Fucking a buddy was not dispassionate and uninvolved. It did something, changed something, no matter how casual the encounter. It became easier to love the other person, or hate him, and a true soldier does neither. A soldier knows that the time might come when the mission decides former comrades are in fact enemies, and then you better fuck them over good and proper.

That was messed up enough without bringing sex into it.

But Snake had never loved anyone at FOXHOUND, no matter whom he fucked or how often. He always placed his skills as a soldier before his individuality just as his unit taught. As a soldier he had no problem watching buddies die or killing them if the mission required it; he could fuck them over without a flicker of guilt or hesitation. Even with the one that should have mattered, even with Gray Fox, he managed to put a bullet through the other's head.

No hard feelings, no regrets, though Fox was more to Snake than a buddy, more than a lover or friend. He was a name, and Snake clung to the words "Frank Jaeger" as closely as he had to the man himself.

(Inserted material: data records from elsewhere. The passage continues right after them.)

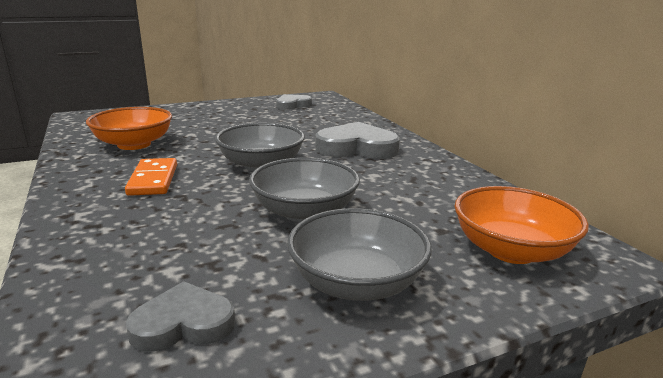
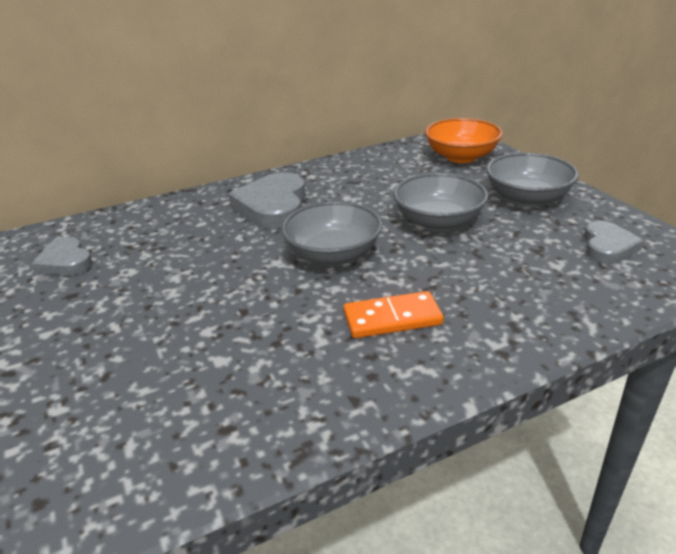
camera: 90 degrees left, 10 degrees up
(134, 144) = (259, 375): orange bowl -> none
(183, 323) = (607, 247): grey heart -> grey heart turned 150 degrees counterclockwise

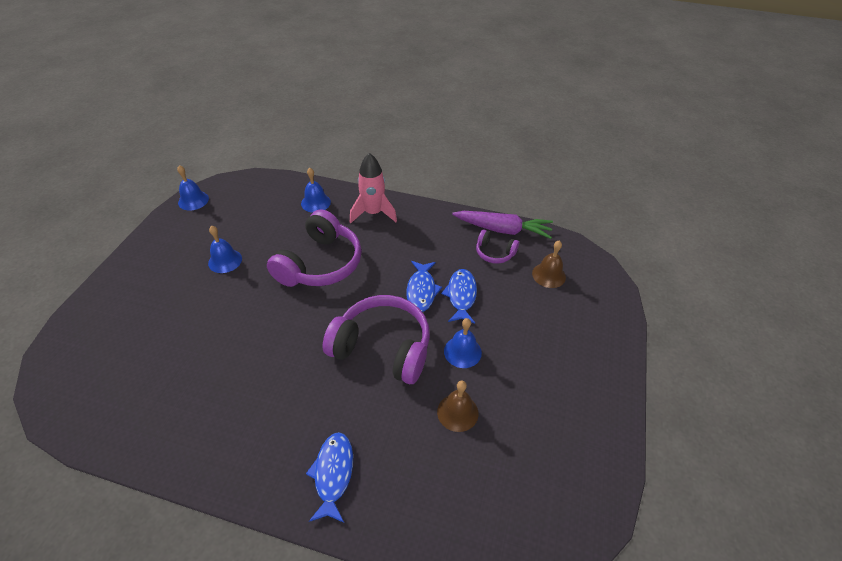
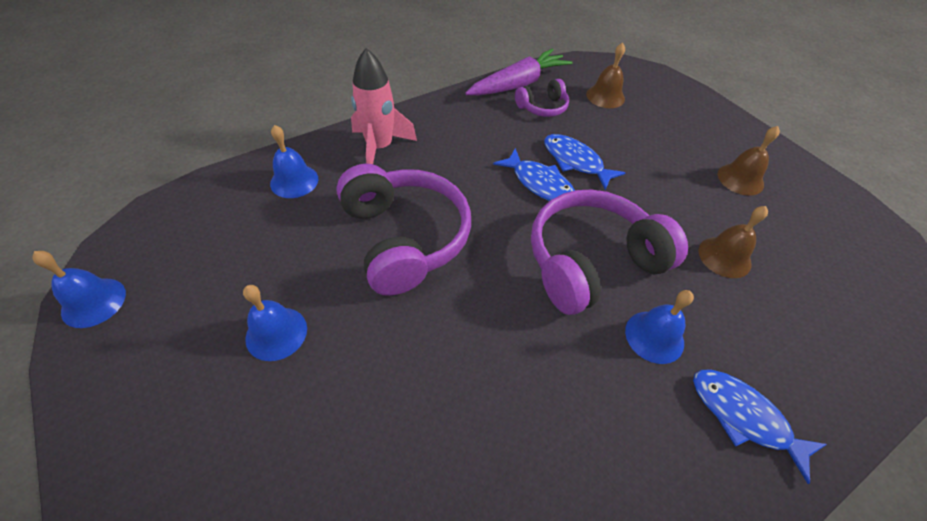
camera: 50 degrees left, 5 degrees up
(462, 351) = (649, 206): blue bell -> blue bell (654, 336)
(551, 389) = (740, 179): none -> brown bell

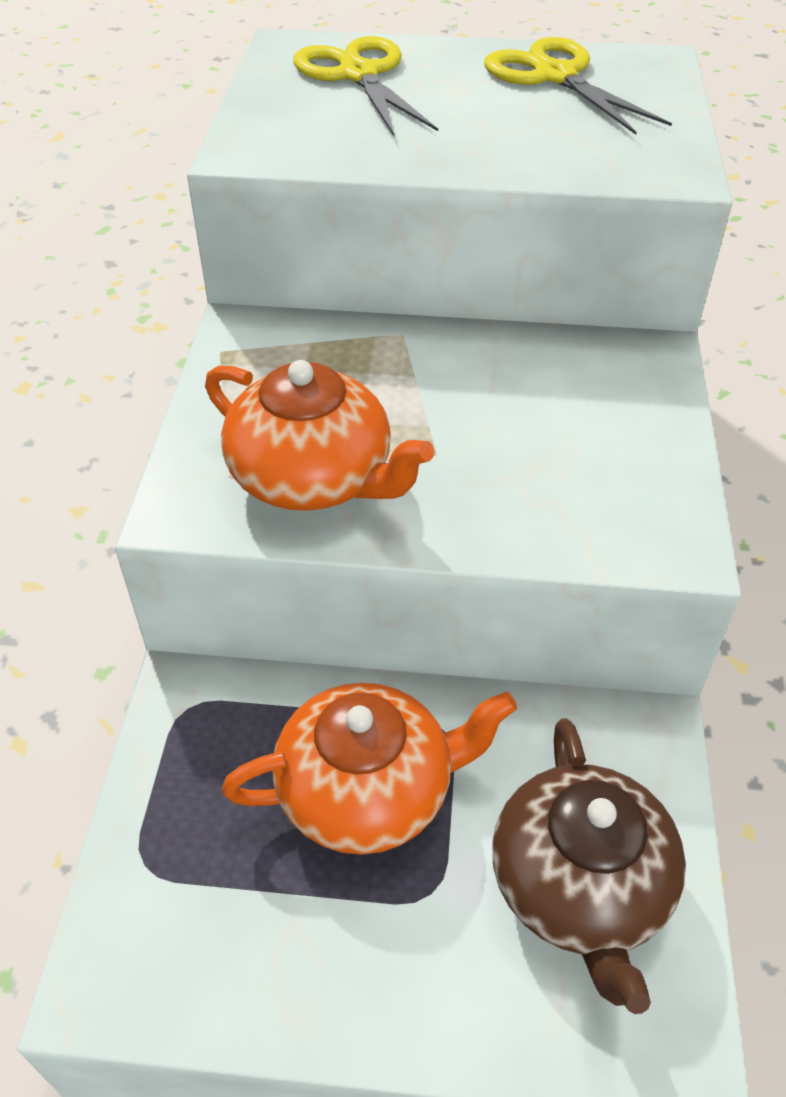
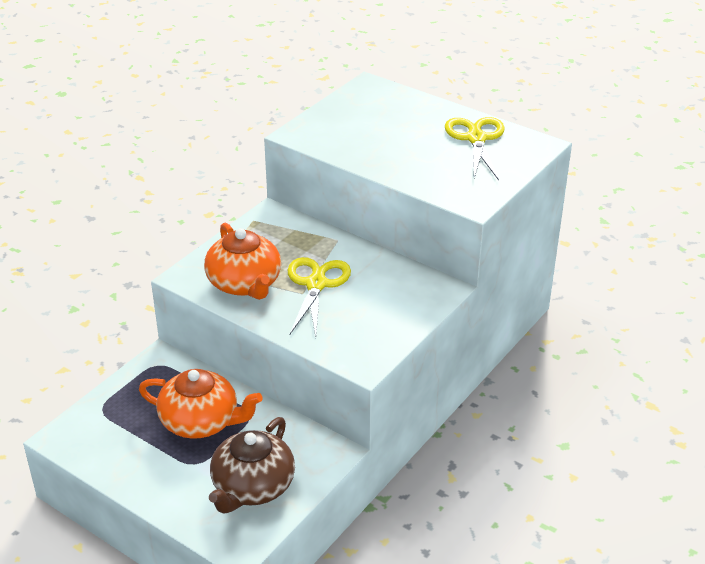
camera: 30 degrees right, 10 degrees down
(358, 75) = (383, 111): yellow scissors -> yellow scissors (316, 284)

Soldiers lose their names on the battlefield, and during those long days within Outer Heaven, Frank's identity became more real to Snake than his own. Even as reality itself collapsed around him, Snake held onto that one bit of truth – that little piece of humanity.

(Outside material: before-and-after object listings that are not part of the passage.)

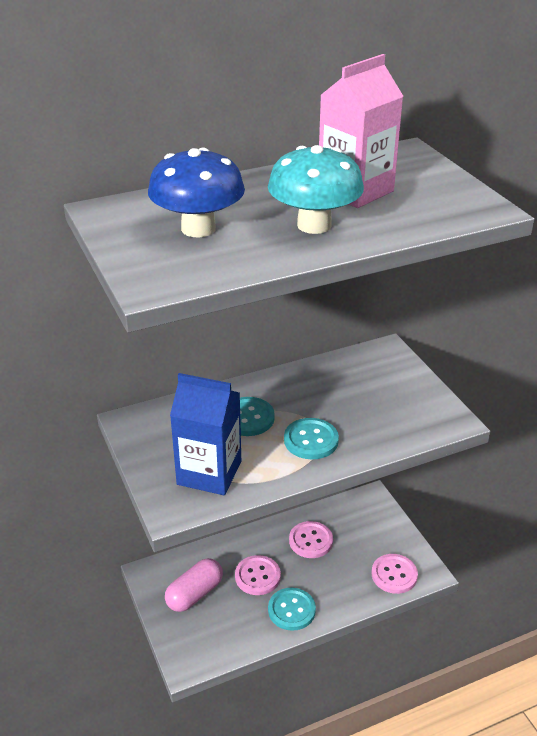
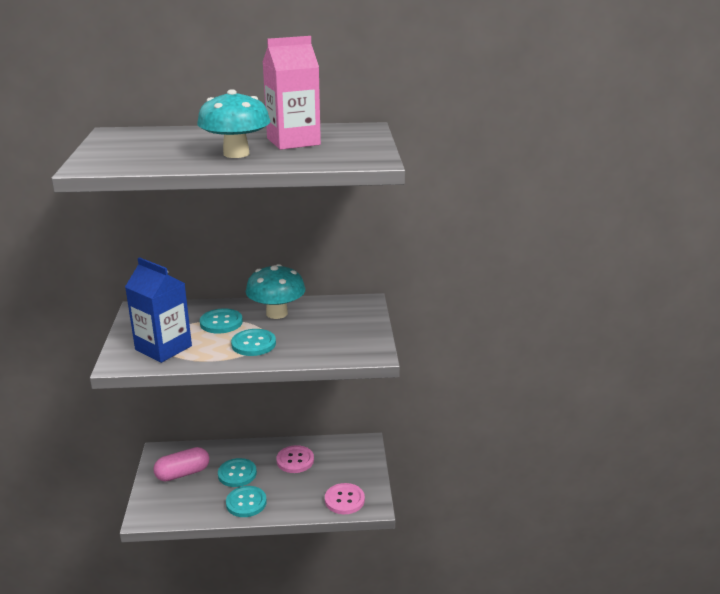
camera: 20 degrees right, 10 degrees down
(198, 229) = (157, 146): blue mushroom -> none
(257, 576) = (237, 474): pink button -> turquoise button
(301, 389) = (276, 313): none -> turquoise mushroom

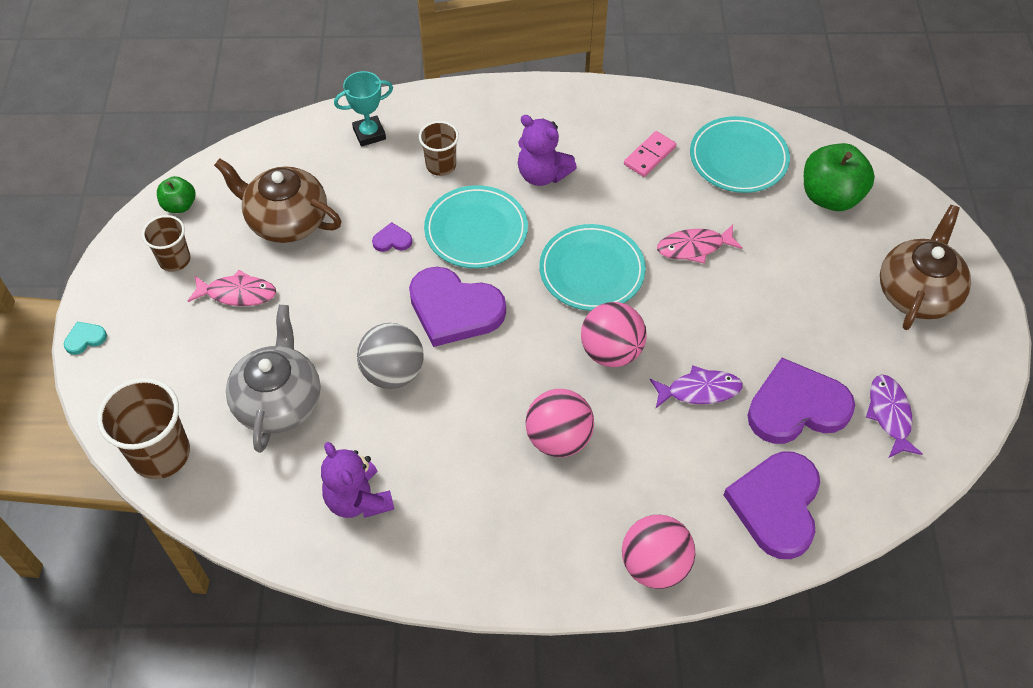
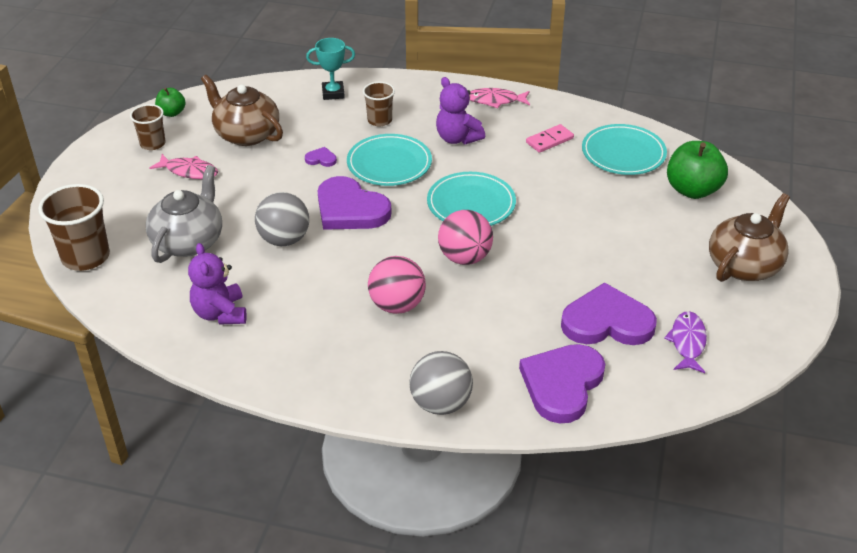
camera: 15 degrees right, 15 degrees down
(85, 339) = (65, 179): turquoise heart -> none
(654, 565) = (440, 403): pink ball -> grey ball
(694, 247) = (562, 203): pink fish -> pink fish (495, 100)
(699, 390) = (528, 296): purple fish -> none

But as real as Frank was, the mission remained more so. They both understood that the day they looked down the barrels of each other's guns, because they were true soldiers. The past and future mean nothing in the face of the mission, and certainly things flimsy as friendship and personal loyalty do not.

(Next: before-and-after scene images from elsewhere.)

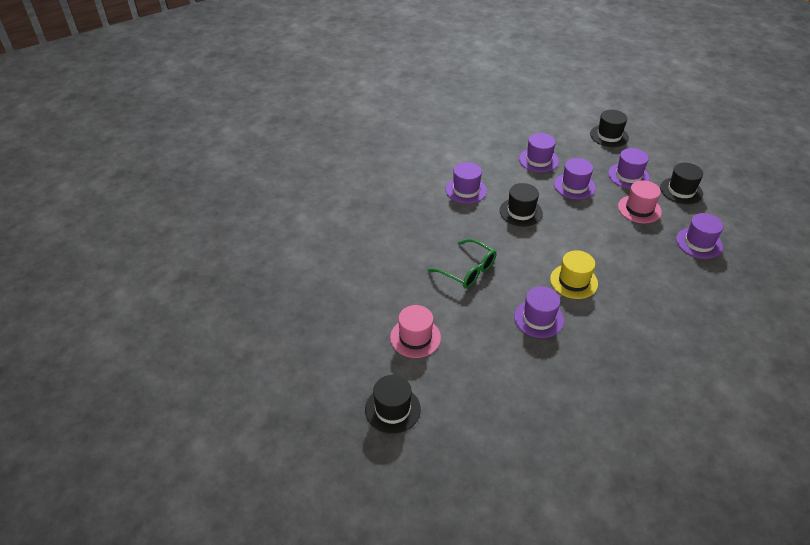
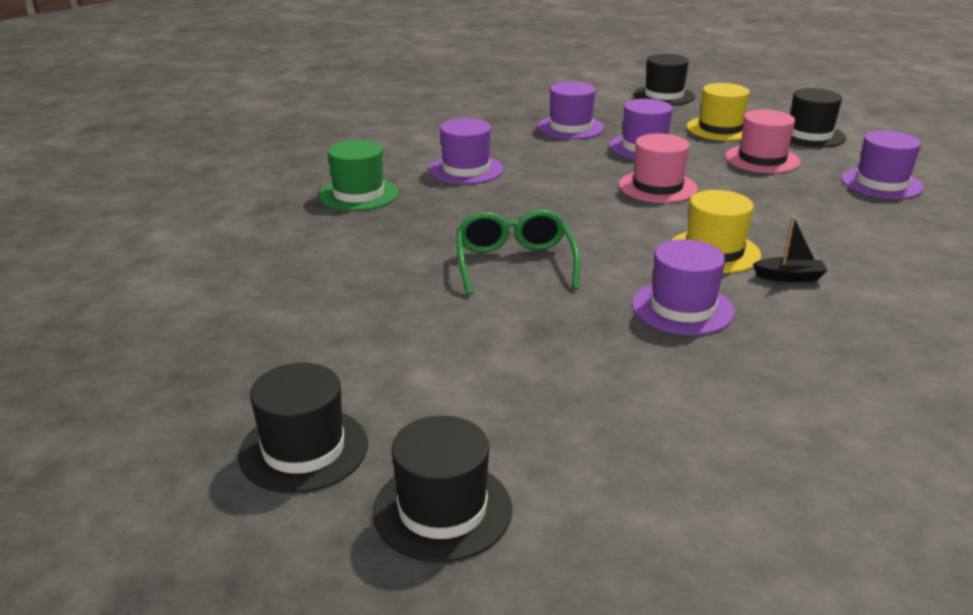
camera: 15 degrees left, 15 degrees down
(403, 202) = (358, 194): none -> green hat
(415, 337) = (449, 373): pink hat -> pink hat (657, 187)
(468, 271) = (514, 263): green glasses -> green glasses turned 120 degrees counterclockwise
(521, 212) = (573, 183): black hat -> black hat (303, 449)
(604, 307) = (789, 277): none -> black boat
(628, 176) = (720, 129): purple hat -> yellow hat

The mission comes first, and soldiers do as it dictates. And for that mission Snake and Fox had fucked each other over more than they had ever fucked. They broke both parts of their unspoken rule, and neither came away unscathed.

Snake became an alcoholic, and Fox...Fox became a ninja. FOXHOUND had nothing to say about buddies you fuck who later turn into cybernetic ninjas single-mindedly trying to kill you, but Snake didn't care much for his former unit's rules anyway. They fucked him over more than Frank ever did and unlike with his buddy, he had no reason to forgive them.

Because he had forgiven Fox – in as much as he had the right to forgive anyone – just as he forgave the part of the man, tortured beyond recognition, that still lived in Cyborg Ninja's metal husk.

Snake forgave Frank Jaeger and then watched him die for a second time, for the last time. At Shadow Moses he saw that little bit of life, corrupted by electronics and experiments, extinguished, and in that moment he felt something for Fox.

Certainly he felt more then than when Meryl left him – her face hurt and angry, holding back tears as she imagined good soldiers did. She could not understand that good soldiers don't cry in the first place, but he saw no reason to tell her so as she stormed out.

It would do no good, and at least she knew enough to leave him. After only a few short months she realized that he did not have what she expected or needed, though he never made any pretense to the contrary.

Meryl left, and he watched her go without a single feeling, good or ill, toward her. Although he wanted to feel something, anything, he remained empty – a good little soldier. Snake never loved Frank as he tried to love Meryl, but somehow his buddy still meant more.

When Fox died, he did not feel regret or love; those were intricate emotions that required a depth of feeling and layers of humanity that Snake simply did not have. Although Frank was a buddycomradeloverfriendname, what he felt was not so complex as a full-fledged emotion.

Instead it struck, primitive and straightforward, like an unspoken rule of FOXHOUND that even the dumbest soldier, the most naive agent, could understand. With Frank's death Snake felt loss – nothing more but also nothing less.

He felt something, and that moved him one step closer to humanity – one more hole in his already battered facade of a soldier. FOXHOUND had understood what it meant to fuck your buddies; you end up fucking yourself as well.

Snake wasn't a hero and by fucking his buddies, maybe he wasn't much of a soldier either.